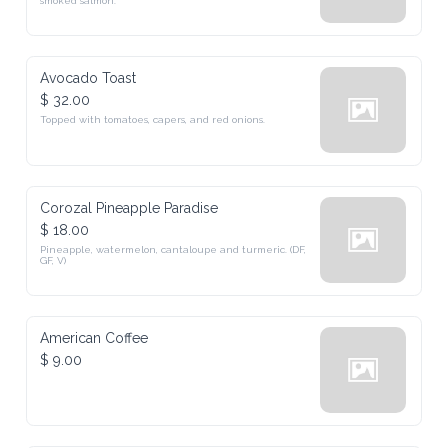
smoked salmon.
Avocado Toast
$ 32.00
Topped with tomatoes, capers, and red onions.
Corozal Pineapple Paradise
$ 18.00
Pineapple, watermelon, cantaloupe and turmeric. (DF, 
GF, V)
American Coffee
$ 9.00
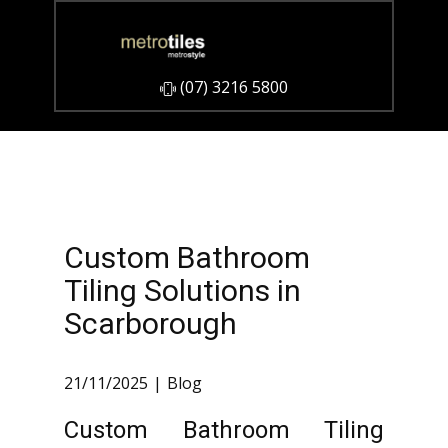
​(07) 3216 5800
Custom Bathroom
Tiling Solutions in
Scarborough
21/11/2025
Blog
Custom Bathroom Tiling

§ Instruction:
Reproduce the text of the listing above line for line, without changing any words, and leave the pictures out.

§ Task output:
smoked salmon.
Avocado Toast
$ 32.00
Topped with tomatoes, capers, and red onions.
Corozal Pineapple Paradise
$ 18.00
Pineapple, watermelon, cantaloupe and turmeric. (DF, 
GF, V)
American Coffee
$ 9.00
​(07) 3216 5800
Custom Bathroom
Tiling Solutions in
Scarborough
21/11/2025
Blog
Custom Bathroom Tiling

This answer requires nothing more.